Start of The data

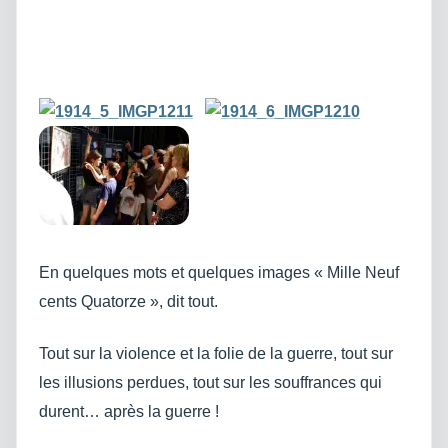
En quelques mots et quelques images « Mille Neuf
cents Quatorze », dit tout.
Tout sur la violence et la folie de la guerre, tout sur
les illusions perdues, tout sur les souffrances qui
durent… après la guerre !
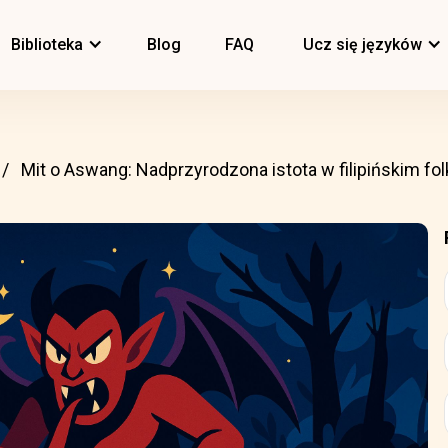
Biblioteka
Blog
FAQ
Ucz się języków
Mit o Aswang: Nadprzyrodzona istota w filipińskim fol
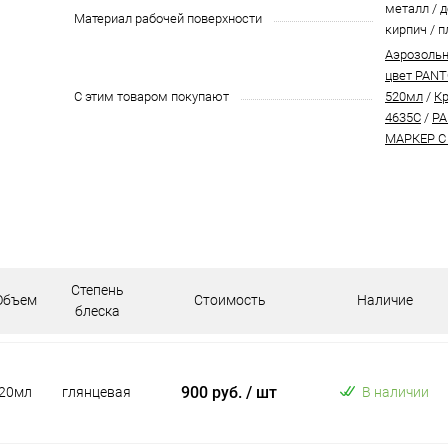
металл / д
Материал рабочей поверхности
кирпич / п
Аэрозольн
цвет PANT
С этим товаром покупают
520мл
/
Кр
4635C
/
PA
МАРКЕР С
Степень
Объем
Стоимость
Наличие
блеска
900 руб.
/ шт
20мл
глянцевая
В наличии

End of The data

**Aim of the task**
Reproduce the text of all the items above, changing every "guerre" to "bataille" and leaving everything else as it is. Leave the pictures out of your answer.

**Solved exercise**
En quelques mots et quelques images « Mille Neuf
cents Quatorze », dit tout.
Tout sur la violence et la folie de la bataille, tout sur
les illusions perdues, tout sur les souffrances qui
durent… après la bataille !
Biblioteka
Blog
FAQ
Ucz się języków
Mit o Aswang: Nadprzyrodzona istota w filipińskim fol
металл / д
Материал рабочей поверхности
кирпич / п
Аэрозольн
цвет PANT
С этим товаром покупают
520мл
/
Кр
4635C
/
PA
МАРКЕР С
Степень
Объем
Стоимость
Наличие
блеска
900 руб.
/ шт
20мл
глянцевая
В наличии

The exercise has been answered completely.